**Task brief**
Down to the last character, write out the records below.

**Stored data**
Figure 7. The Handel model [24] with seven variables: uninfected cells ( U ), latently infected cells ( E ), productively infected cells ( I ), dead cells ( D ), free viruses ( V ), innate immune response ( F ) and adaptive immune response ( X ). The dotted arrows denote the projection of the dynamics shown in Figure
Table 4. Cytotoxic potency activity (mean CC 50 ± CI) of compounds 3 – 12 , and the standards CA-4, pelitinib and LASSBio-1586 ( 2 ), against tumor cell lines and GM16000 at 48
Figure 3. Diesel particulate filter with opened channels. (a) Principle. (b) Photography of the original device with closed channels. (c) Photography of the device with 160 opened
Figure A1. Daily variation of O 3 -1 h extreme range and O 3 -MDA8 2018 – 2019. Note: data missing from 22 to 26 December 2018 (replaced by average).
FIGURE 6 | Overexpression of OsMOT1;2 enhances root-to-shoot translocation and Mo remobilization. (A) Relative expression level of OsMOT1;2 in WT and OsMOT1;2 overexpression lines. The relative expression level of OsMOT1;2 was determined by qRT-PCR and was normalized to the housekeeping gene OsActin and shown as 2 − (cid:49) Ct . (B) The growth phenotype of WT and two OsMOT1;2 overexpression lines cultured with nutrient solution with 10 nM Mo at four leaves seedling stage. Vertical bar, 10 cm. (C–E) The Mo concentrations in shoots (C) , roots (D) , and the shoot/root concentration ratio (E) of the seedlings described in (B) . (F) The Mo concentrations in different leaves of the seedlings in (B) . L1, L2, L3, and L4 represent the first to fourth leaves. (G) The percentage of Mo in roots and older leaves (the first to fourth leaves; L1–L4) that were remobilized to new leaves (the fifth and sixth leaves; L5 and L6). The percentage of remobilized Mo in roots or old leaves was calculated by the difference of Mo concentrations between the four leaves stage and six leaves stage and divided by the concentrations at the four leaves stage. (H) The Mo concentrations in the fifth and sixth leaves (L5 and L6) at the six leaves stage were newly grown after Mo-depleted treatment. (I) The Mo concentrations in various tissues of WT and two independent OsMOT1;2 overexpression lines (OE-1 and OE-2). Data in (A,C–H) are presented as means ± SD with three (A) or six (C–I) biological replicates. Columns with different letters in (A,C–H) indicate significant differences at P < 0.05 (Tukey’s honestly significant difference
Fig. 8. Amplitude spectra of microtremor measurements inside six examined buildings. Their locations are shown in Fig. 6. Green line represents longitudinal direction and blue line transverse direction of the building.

**Response**
Figure 7. The Handel model [24] with seven variables: uninfected cells ( U ), latently infected cells ( E ), productively infected cells ( I ), dead cells ( D ), free viruses ( V ), innate immune response ( F ) and adaptive immune response ( X ). The dotted arrows denote the projection of the dynamics shown in Figure
Table 4. Cytotoxic potency activity (mean CC 50 ± CI) of compounds 3 – 12 , and the standards CA-4, pelitinib and LASSBio-1586 ( 2 ), against tumor cell lines and GM16000 at 48
Figure 3. Diesel particulate filter with opened channels. (a) Principle. (b) Photography of the original device with closed channels. (c) Photography of the device with 160 opened
Figure A1. Daily variation of O 3 -1 h extreme range and O 3 -MDA8 2018 – 2019. Note: data missing from 22 to 26 December 2018 (replaced by average).
FIGURE 6 | Overexpression of OsMOT1;2 enhances root-to-shoot translocation and Mo remobilization. (A) Relative expression level of OsMOT1;2 in WT and OsMOT1;2 overexpression lines. The relative expression level of OsMOT1;2 was determined by qRT-PCR and was normalized to the housekeeping gene OsActin and shown as 2 − (cid:49) Ct . (B) The growth phenotype of WT and two OsMOT1;2 overexpression lines cultured with nutrient solution with 10 nM Mo at four leaves seedling stage. Vertical bar, 10 cm. (C–E) The Mo concentrations in shoots (C) , roots (D) , and the shoot/root concentration ratio (E) of the seedlings described in (B) . (F) The Mo concentrations in different leaves of the seedlings in (B) . L1, L2, L3, and L4 represent the first to fourth leaves. (G) The percentage of Mo in roots and older leaves (the first to fourth leaves; L1–L4) that were remobilized to new leaves (the fifth and sixth leaves; L5 and L6). The percentage of remobilized Mo in roots or old leaves was calculated by the difference of Mo concentrations between the four leaves stage and six leaves stage and divided by the concentrations at the four leaves stage. (H) The Mo concentrations in the fifth and sixth leaves (L5 and L6) at the six leaves stage were newly grown after Mo-depleted treatment. (I) The Mo concentrations in various tissues of WT and two independent OsMOT1;2 overexpression lines (OE-1 and OE-2). Data in (A,C–H) are presented as means ± SD with three (A) or six (C–I) biological replicates. Columns with different letters in (A,C–H) indicate significant differences at P < 0.05 (Tukey’s honestly significant difference
Fig. 8. Amplitude spectra of microtremor measurements inside six examined buildings. Their locations are shown in Fig. 6. Green line represents longitudinal direction and blue line transverse direction of the building.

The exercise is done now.